Nach einer Reihe von Konsultationen mit Vertretern politischer Parteien und Fraktionen veröffentlichte der Élysée-Palast am Montag, 26. August, eine Pressemitteilung, die einen Feuersturm auslöste. Der Präsident der Republik schloss die Möglichkeit einer Regierung mit der Neuen Volksfront aus. Eine Regierung, die ausschließlich auf dem Programm und den Parteien basiert, die von der Allianz mit den meisten Abgeordneten, der Neuen Volksfront, vorgeschlagen werden, würde sofort von allen anderen in der Nationalversammlung vertretenen Gruppen zensiert werden“, heißt es in der Erklärung. Die institutionelle Stabilität unseres Landes erfordert, dass diese Option nicht verfolgt wird.
Das Staatsoberhaupt plant ab diesem Dienstag neue Konsultationen, um zu versuchen, das politische Chaos zu lösen, das seit dem Rücktritt der Attal-Regierung am 16. Juli andauert.

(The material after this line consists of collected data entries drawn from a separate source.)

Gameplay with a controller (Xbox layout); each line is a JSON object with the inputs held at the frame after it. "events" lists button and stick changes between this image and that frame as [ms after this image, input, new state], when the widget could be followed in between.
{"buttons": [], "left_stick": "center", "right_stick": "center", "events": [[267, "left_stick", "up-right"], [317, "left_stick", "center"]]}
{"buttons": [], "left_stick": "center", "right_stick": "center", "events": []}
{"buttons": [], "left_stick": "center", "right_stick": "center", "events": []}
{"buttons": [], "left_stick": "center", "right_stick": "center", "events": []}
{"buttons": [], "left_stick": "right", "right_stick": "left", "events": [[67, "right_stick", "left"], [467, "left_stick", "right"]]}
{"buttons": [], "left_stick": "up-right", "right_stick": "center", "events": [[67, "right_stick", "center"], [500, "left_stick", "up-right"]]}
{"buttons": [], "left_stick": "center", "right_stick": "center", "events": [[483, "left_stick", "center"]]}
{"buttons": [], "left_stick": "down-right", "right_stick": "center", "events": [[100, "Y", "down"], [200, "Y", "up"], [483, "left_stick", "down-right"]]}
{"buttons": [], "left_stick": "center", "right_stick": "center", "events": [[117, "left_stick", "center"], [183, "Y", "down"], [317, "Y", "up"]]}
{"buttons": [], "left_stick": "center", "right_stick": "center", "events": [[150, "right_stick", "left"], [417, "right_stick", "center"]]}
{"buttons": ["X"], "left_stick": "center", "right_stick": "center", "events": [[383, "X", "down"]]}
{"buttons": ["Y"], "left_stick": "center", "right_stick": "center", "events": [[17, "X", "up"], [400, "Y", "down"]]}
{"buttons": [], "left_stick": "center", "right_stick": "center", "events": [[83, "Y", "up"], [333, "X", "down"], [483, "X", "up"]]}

„Ein Amtsenthebungsantrag“
Wie erwartet empörten sich die linken Parteien und insbesondere die NFP sofort und verwiesen auf „einen inakzeptablen antidemokratischen Staatsstreich“. Der Anführer der Insoumis, Jean-Luc Mélenchon, erklärte auf X: „Der Präsident der Republik hat gerade eine Situation von außergewöhnlichem Ernst geschaffen. Die öffentliche und politische Reaktion muss schnell und entschieden sein. Der Antrag auf Amtsenthebung wird eingereicht. Wenn die Zeit gekommen ist, wird eine rechte Regierung zensiert. Aber Organisationen, die sich für die Verteidigung der Demokratie engagieren, sollten sich an einer gemeinsamen Reaktion beteiligen.“
„Sind wir immer noch in einer Demokratie, wenn der Präsident der Republik sich weigert, die Ergebnisse der Wahlurne anzuerkennen“, fragt Europaabgeordnete Manon Aubry, „in einer Republik, in einer Demokratie, wie monarchisch sie auch sein mag, hat der Präsident kein Vetorecht.“
François Ruffin fügt hinzu: „Macron sitzt auf den Wahlergebnissen“.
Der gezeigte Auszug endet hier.